### TO DO
Reproduce the records below word for word, omitting the pictures.

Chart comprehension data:
+---+
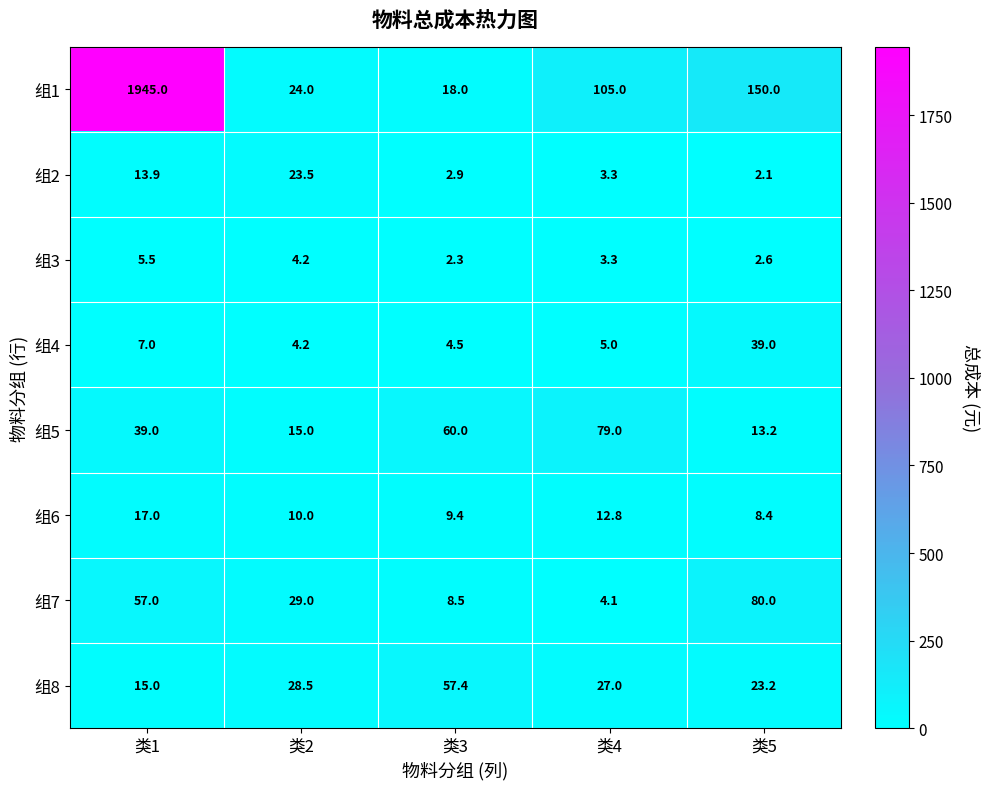

At which category does the chart reach its minimum across all series?

类5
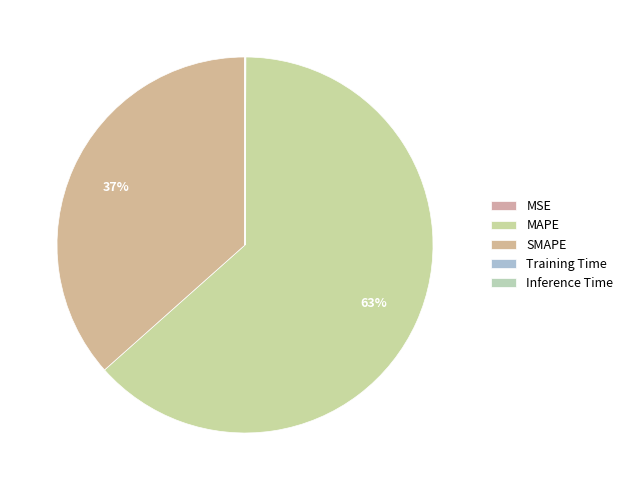

Between MSE and Inference Time, which is larger?

MSE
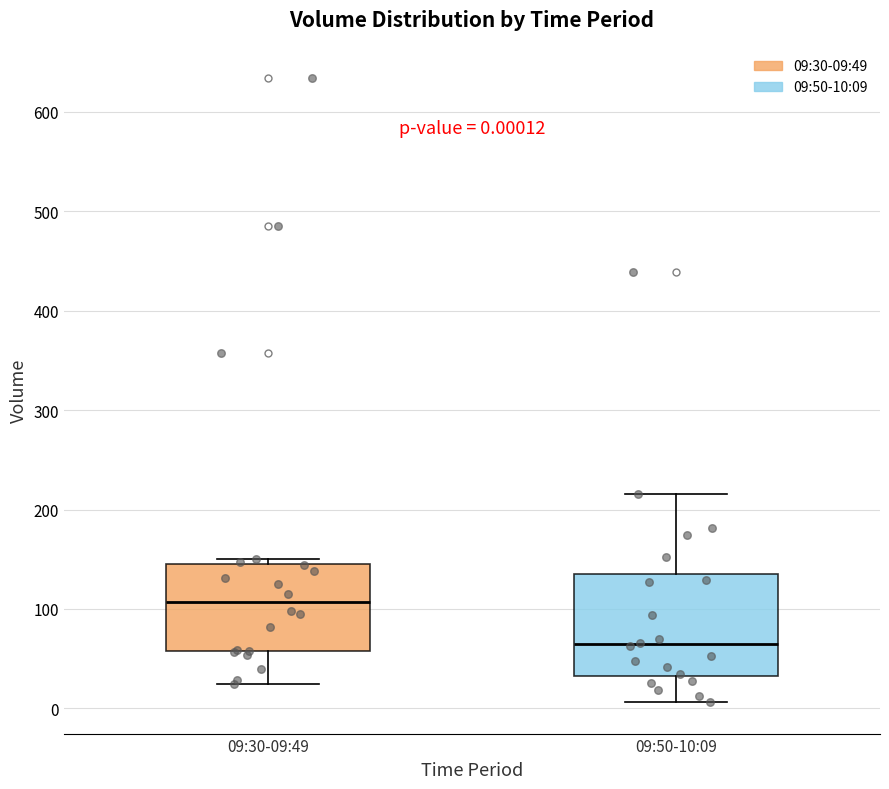

Which box has the lowest median line?

09:50-10:09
+---+
### ANSWER SECTION
At which category does the chart reach its minimum across all series?

类5

Between MSE and Inference Time, which is larger?

MSE

Which box has the lowest median line?

09:50-10:09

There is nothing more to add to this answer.